- **Task 1**:
In the passage about the Indonesian Islamic bank merger, what would the combined assets of the three banks reach as of the end of March 2020?
- **Task 2**:
Continue the passage about the Indonesian Islamic bank merger from its last sentence.

- **Text passage**:
Segment Open

The merger is also expected to also improve competitiveness in the digital era.


Fauziah Rizki Yuniarti, Islamic Banking Analyst at the Institute for Development of Economics and Finance (INDEF) and University of Indonesia, told Salaam Gateway the merger will have at least three positive outcomes.

The merged bank could contribute to increasing the market share of Islamic banks in Indonesia, that has been stuck at around 6 to 7%.

It will have a bigger asset and equity base to better compete against big conventional banks. The consolidation of the assets held by the three banks as at the end of March 2020 would reach 207 trillion rupiah ($14 billion), according to Yuniarti. Bank Syariah Mandiri held 114 trillion rupiah, BNI Syariah 51 trillion rupiah, and BRI Syariah 42 trillion rupiah.

The merged bank would hold around 40% of Islamic banking assets and be the seventh biggest bank after BRI, Bank Mandiri, BCA, BNI, BTN, and CIMB Niaga, she said.

“Why it is so important? Government regulation number 23/2020 on national economy recovery program stated that the 15 biggest banks by assets will be the buffers of liquidity,” she added.

Secondly, the merged bank will have a bigger core capital and can focus more on the MSME segment.

Segment Closed

- **Provided material**:
Segment Open

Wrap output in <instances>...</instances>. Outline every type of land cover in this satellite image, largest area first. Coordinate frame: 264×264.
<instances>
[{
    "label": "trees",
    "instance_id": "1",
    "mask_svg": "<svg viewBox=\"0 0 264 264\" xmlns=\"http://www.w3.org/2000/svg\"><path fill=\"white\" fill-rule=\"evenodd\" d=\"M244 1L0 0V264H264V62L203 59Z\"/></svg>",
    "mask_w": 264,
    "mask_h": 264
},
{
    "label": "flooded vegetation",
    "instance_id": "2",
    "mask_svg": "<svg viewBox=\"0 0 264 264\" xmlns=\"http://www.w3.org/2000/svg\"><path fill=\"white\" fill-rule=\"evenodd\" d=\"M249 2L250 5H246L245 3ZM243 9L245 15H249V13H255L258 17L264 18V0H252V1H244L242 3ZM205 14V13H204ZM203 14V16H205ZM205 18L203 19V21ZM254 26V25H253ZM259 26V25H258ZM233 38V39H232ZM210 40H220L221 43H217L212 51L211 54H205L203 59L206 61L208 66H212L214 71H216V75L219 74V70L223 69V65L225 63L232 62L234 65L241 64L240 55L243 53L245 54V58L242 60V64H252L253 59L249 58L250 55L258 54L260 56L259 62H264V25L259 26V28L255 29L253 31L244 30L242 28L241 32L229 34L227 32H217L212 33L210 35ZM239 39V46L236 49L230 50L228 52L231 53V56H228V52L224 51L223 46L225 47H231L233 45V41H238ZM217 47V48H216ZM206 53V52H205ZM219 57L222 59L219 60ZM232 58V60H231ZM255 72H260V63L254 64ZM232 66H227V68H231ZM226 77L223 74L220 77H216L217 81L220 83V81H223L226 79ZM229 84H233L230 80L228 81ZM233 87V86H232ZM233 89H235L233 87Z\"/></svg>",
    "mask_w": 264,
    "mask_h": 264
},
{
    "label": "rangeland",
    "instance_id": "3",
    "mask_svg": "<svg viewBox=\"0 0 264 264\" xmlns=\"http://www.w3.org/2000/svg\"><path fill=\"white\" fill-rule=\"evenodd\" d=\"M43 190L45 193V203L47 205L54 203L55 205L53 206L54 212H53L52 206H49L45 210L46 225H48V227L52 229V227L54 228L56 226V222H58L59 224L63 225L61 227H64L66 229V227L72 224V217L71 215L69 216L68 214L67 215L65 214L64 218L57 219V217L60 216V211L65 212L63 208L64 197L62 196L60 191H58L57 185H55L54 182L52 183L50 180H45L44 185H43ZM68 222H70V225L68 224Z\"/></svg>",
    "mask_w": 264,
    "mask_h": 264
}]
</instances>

Segment Closed

- **Answer box 1**:
207 trillion rupiah ($14 billion)

- **Answer box 2**:
Third, the bank could work on restructuring the financing portion in Islamic banks that are currently 60-90% dominated by murabahah (debt-based financing). The risk-sharing modes of musharakah and mudharabah form the minority of all financing modes among Islamic banks. Murabahah is preferred since it guarantees low risk and high returns. But musharakah and mudharabah have a higher multiplier impact since they drive partnerships of capital and business on both debtor and creditor sides.


Kindy Miftah, an analyst who is part of the Young Islamic Bankers, a group of young professionals working in the Islamic banking industry, said the merger could give the bank a chance to compete with top global players such as Saudi Arabia’s Al Rajhi, Kuwait Finance House, Dubai Islamic Bank, Qatar Islamic Bank, and Bank Islam Malaysia.

He believes Indonesia’s Islamic banks still stand a chance to increase their international business exposure in the long-term both by organic and inorganic action to leverage capacity. He cites the acquisition of private-sector Islamic banks and converting them to become Islamic investment banks as an example.

“It’s is also important to gain BUKU IV tier (bank with minimum core capital of 30 trillion rupiah) in the long-term. They can achieve it by issuing stocks and sub-ordinary sukuk in the capital market step-by-step,” said Miftah.


Adiwarman Karim, an analyst from Karim Consulting told Salaam Gateway there are three main challenges facing the merger process: retaining employees and avoiding layoffs, avoiding shutdown of branches, and the migration of IT systems and portfolios.

The merger will inevitably bring about a duplication of roles across all levels. Instead of layoffs, Karim said it would be better to retain talent as business will grow faster in the next one to two years.

With regards the prospect of shutting down bank branches, it may be easier to completely move to new locations, he said.

The migration of IT systems would probably take longer than moving the different portfolios.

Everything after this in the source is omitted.